Scan the entries below for the word "Кисти". Copy each line that has it.

-------- Provided information

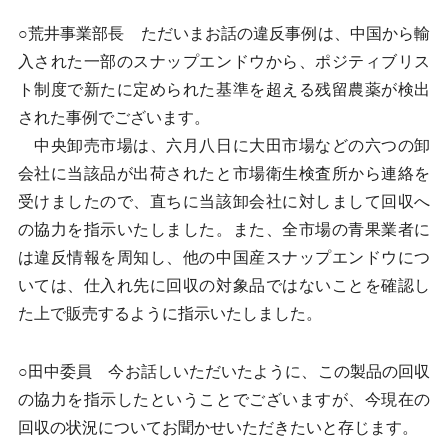
○荒井事業部長 ただいまお話の違反事例は、中国から輸
入された一部のスナップエンドウから、ポジティブリス
ト制度で新たに定められた基準を超える残留農薬が検出
された事例でございます。
中央卸売市場は、六月八日に大田市場などの六つの卸
会社に当該品が出荷されたと市場衛生検査所から連絡を
受けましたので、直ちに当該卸会社に対しまして回収へ
の協力を指示いたしました。また、全市場の青果業者に
は違反情報を周知し、他の中国産スナップエンドウにつ
いては、仕入れ先に回収の対象品ではないことを確認し
た上で販売するように指示いたしました。
○田中委員 今お話しいただいたように、この製品の回収
の協力を指示したということでございますが、今現在の
回収の状況についてお聞かせいただきたいと存じます。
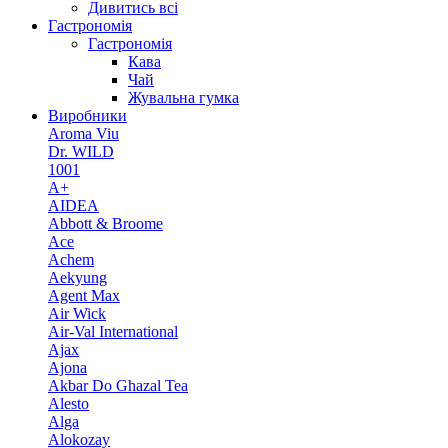
Дивитись всі
Гастрономія
Гастрономія
Кава
Чай
Жувальна гумка
Виробники
Aroma Viu
Dr. WILD
1001
A+
AIDEA
Abbott & Broome
Ace
Achem
Aekyung
Agent Max
Air Wick
Air-Val International
Ajax
Ajona
Akbar Do Ghazal Tea
Alesto
Alga
Alokozay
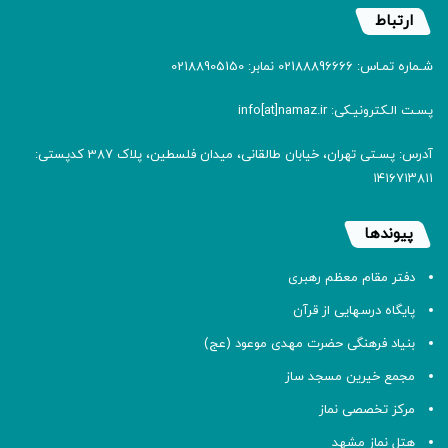
ارتباط
شـماره تمـاس: 02188896666 نمابر: 02188905150
پسـت الـکترونیـکی: info[at]namaz.ir
آدرس: پسـتی تهران، خیابان طالقانی، میدان فلسطین، پلاک 387 کدپستی:
۱۴۱۶۷۱۳۸۱۱
پیوندها
دفتر مقام معظم رهبری
پایگاه درسهایی از قرآن
بنیاد فرهنگی حضرت مهدی موعود (عج)
مجمع خیرین مسجد ساز
مرکز تخصصی نماز
هتل نماز مشهد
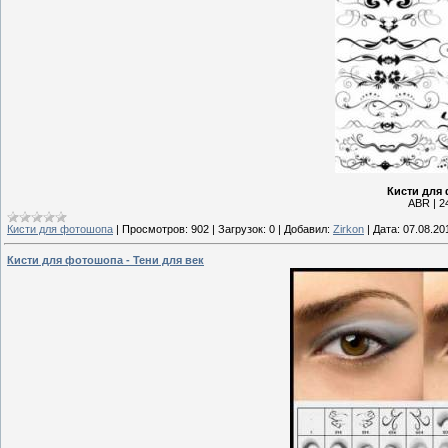
Кисти для 
ABR | 24
Кисти для фотошопа
|
Просмотров:
902
|
Загрузок:
0
|
Добавил:
Zirkon
|
Дата:
07.08.20
Кисти для фотошопа - Тени для век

----------------

▶ [Written response]:
Кисти для 
Кисти для фотошопа
Кисти для фотошопа - Тени для век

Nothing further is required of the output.